Thursday, January 16, 2014

Medical Miracles Happen More Often Than You Think

By Marissa Velazquez


Medical miracles happen all the time to a number of fortunate people, but they can be considered a sign to for all of us. To those who believe in a beneficent deity, they are examples of the mercy of God and serve to strengthen faith. To others, they give hope when circumstances seem totally dark. Almost everyone knows someone who has experienced a supernatural event or knows someone who has.

If good things happen that can't be explained in natural terms, the event qualifies as a miracle. There have been accounts of such things all through history, and modern technology makes it easier to document them. In the old days, leprosy disappearing, the blind seeing, the deaf hearing, and paralyzed people walking were proof of supernatural intervention. Nowadays, a CAT scan that shows a tumor which disappears without treatment is considered conclusive validation.

Every religion has its miraculous elements, although the approach may be different. Christians believe that Jesus performed many acts during His life that fall into this category. He fed five and later four thousand men (including many more women and children) with a small amount of donated food. He healed withered limbs, leprosy, blindness, and mental illness (demon possession), and even raised the dead.
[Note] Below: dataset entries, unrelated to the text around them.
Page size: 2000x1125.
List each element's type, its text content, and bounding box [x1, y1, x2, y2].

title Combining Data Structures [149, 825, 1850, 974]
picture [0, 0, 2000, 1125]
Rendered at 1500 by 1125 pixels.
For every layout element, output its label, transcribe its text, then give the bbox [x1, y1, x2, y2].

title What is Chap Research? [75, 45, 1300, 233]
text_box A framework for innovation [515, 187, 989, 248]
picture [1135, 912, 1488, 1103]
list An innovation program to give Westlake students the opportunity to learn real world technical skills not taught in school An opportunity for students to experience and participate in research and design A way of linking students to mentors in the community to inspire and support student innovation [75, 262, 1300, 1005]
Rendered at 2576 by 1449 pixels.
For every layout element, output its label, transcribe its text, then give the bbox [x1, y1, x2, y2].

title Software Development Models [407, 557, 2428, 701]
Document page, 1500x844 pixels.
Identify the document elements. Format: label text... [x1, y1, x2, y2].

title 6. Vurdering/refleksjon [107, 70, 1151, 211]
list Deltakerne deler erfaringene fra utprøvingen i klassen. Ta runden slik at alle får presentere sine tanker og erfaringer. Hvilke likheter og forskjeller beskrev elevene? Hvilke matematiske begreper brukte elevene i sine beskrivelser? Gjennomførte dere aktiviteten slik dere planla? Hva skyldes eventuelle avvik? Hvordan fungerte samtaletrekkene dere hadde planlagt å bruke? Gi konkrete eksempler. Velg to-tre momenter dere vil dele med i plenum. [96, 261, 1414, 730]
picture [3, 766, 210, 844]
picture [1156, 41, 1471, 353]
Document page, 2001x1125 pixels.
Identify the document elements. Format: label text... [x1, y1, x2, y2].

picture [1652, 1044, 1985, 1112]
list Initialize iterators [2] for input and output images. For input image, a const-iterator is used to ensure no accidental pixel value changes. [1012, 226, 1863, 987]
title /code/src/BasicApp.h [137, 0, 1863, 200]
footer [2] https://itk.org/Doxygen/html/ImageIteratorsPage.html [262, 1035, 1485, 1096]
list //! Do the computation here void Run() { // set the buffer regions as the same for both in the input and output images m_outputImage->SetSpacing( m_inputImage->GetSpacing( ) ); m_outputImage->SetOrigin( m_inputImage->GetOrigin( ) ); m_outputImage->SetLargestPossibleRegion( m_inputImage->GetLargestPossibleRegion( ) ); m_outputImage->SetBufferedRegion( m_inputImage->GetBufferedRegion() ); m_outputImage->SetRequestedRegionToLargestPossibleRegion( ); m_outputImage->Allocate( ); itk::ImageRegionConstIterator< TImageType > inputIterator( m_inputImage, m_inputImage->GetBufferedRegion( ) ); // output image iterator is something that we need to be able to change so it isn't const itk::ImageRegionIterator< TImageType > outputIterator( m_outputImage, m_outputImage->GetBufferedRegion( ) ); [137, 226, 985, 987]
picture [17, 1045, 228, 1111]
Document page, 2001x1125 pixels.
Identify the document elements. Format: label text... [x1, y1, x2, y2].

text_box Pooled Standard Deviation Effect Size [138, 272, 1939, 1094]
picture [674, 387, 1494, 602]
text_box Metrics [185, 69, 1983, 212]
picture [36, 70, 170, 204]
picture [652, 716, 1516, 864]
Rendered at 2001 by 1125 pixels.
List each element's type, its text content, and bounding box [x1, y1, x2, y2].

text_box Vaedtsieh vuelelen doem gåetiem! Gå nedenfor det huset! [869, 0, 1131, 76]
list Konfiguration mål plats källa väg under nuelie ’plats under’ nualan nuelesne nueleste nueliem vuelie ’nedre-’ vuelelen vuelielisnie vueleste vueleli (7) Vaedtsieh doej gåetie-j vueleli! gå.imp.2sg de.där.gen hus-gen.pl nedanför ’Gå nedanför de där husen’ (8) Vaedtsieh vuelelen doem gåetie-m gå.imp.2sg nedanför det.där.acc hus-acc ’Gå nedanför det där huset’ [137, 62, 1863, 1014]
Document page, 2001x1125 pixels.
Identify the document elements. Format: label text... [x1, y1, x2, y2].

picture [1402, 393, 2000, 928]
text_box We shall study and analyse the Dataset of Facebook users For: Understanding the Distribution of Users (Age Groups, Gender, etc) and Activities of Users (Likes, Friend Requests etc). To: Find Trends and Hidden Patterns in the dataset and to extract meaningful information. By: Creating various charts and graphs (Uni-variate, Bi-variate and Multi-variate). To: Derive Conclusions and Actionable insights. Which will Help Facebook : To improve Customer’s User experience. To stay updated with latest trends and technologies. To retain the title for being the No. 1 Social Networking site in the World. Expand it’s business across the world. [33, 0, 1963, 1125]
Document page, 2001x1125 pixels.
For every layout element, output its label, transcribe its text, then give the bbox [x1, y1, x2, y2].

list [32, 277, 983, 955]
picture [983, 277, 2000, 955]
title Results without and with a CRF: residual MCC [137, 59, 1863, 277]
Christianity and Islam believe that the power to supernaturally intervene in world affairs is in God's hands. Buddhism and many New Age belief systems think that man is himself able to do the supernatural through meditation or other means of communication with universal power. Christians and Muslims fast and pray, Buddhists meditate. Others try to find the power that they are sure dwells within themselves to influence or surmount natural laws.

Medical miracles are often disputed by those who do not believe. They cite the error potential of technology or say that misdiagnoses are common. However, both doctors and nurses often avow that things happen for which they have no other explanation than miraculous improvement. They believe in diagnostic machines enough to proceed with surgery and treatment, and are not prone to blame mechanical failure for the cases where disease disappears in a moment.

The news media love to bring incredible stories to us. A man survives a knife through his heart, another falls more than forty stories and recovers, a young child is under water for forty minutes but is revived with faculties intact, another is buried in sand for even longer but is OK despite being struck in the head by the backhoe digging for his body. Who can explain such things as rational, business as usual, or simple luck?

Explaining even the miraculous in natural terms satisfies some. They say that the body heals itself, that mind can triumph over matter, that people can rise above physical limitations when the need is great. They think people who call an unusual event a miracle are gullible. However, others see the hand of God in the wonders of the physical nature, in the harmony and order of the universe, and in surprises that defy natural laws.

We all can take comfort in the medical miracles that happen every day. No one likes having no recourse except pain and suffering when illness or injury strikes. When there may be a miracle in the future, there is always hope. And furthermore, to most of us, a miracle evokes help and hope that is out of this world.